Whilst a senior EU official had confirmed that the EU negotiating team was willing to consider the idea, they would only implement it if it were linked to the broader economic relationship. Doing so, the official argued would allow the EU to strip the UK of access to the European market if talks on fish turned sour. 

However, as with everything that is to do with Brexit, it seems that the two sides disagree over just how long the temporary arrangement should last, with another sticking point being that Britain continues to insist that access to its waters should be subject to annual negotiation. 

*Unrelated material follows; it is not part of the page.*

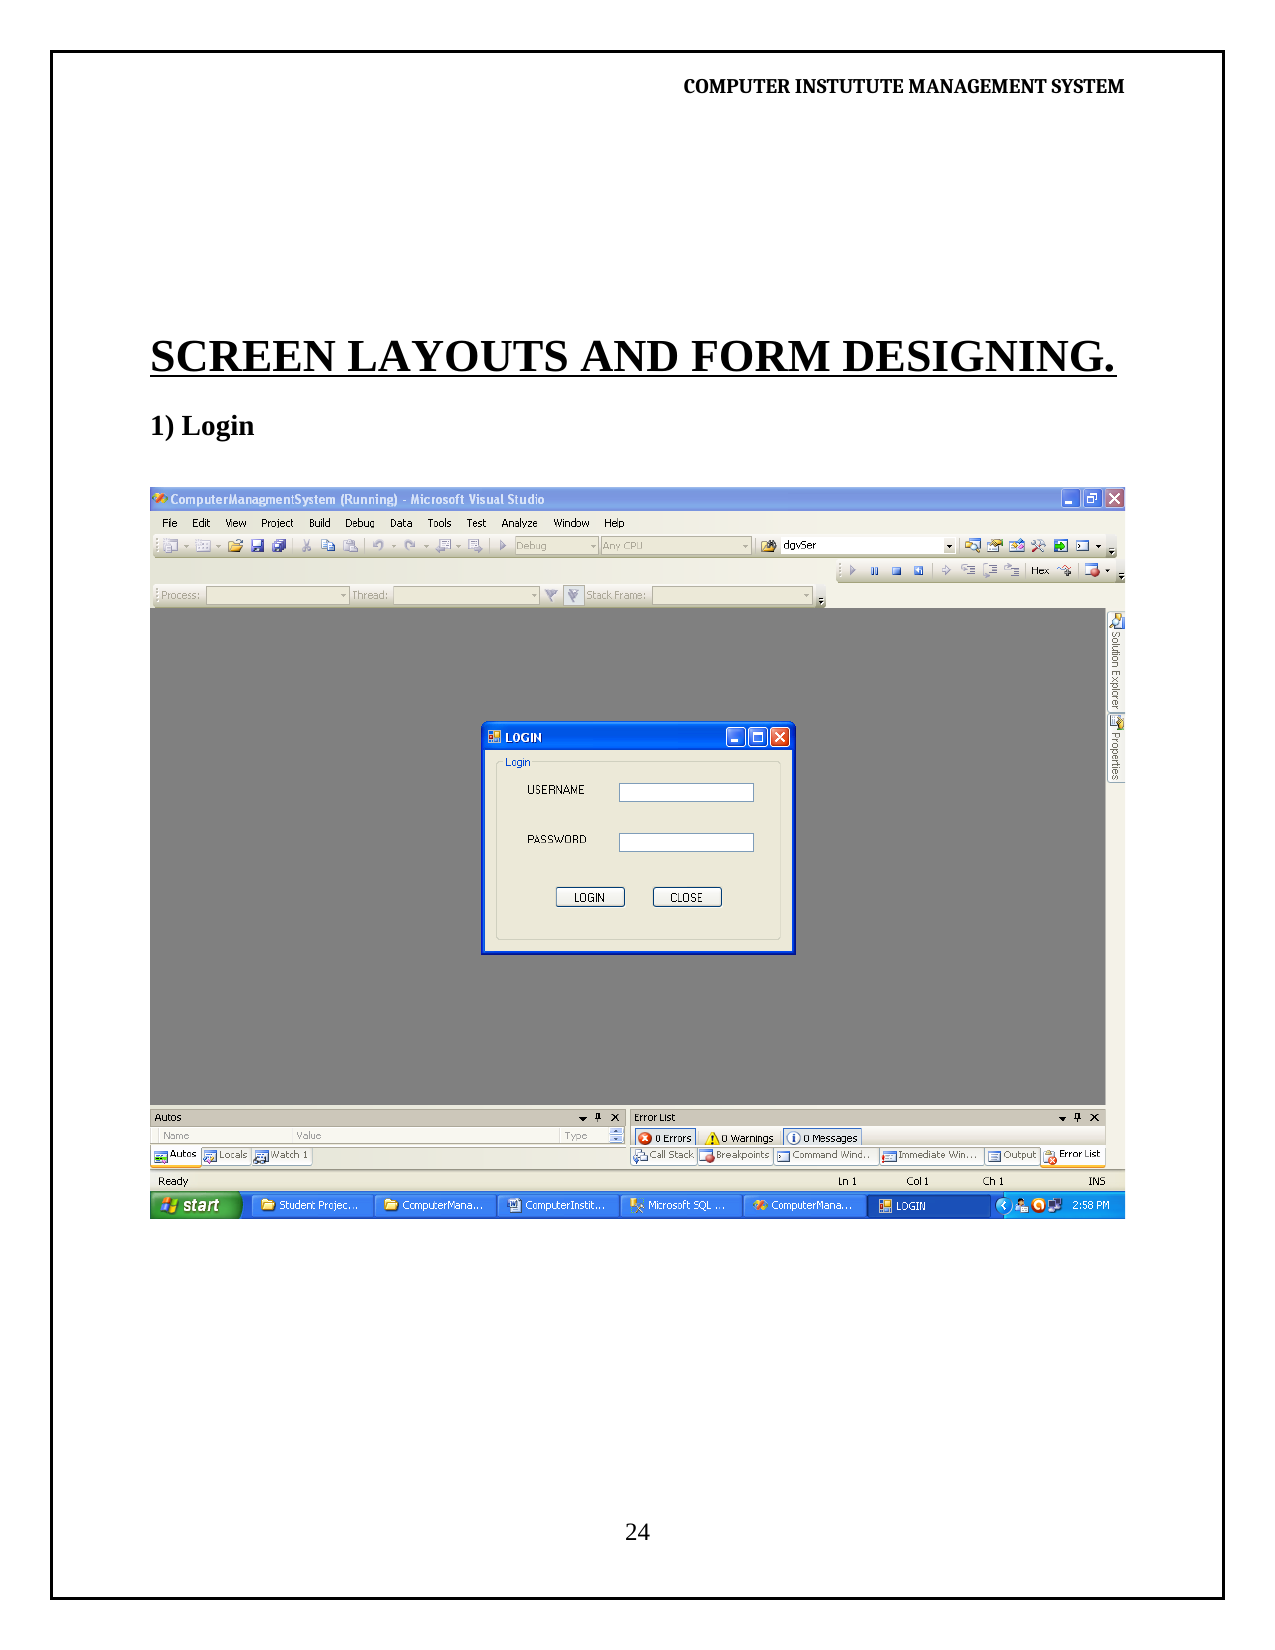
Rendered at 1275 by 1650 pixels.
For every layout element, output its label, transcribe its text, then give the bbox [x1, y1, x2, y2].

Despite this, it is believed that Britain still hopes that a trade deal could be reviewed after four years, which would enable both sides to re-establish tariffs on trade in goods if Britain no longer wants to abide by the terms of the level playing field in areas such as state aid, which all indications suggest they will not.

The EU however insists that it would never accept such a trade-off as they belief tariffs cannot replace the need for fair competition rules. They also point out that they could always invoke such penalties should Britain flout its commitments, as these powers are baked into the deal anyway.

Naturally, as the deadline of 31st December approaches, both the UK and EU will hope to find some common ground to secure a trade agreement. Especially as with his latest nomination for Secretary of State, Joe Biden is showing that he wants to move on from the discord of the Trump era. But given the way things have been for the last four years, doubts will remain over the certainty of a trade deal, likely until the last moment.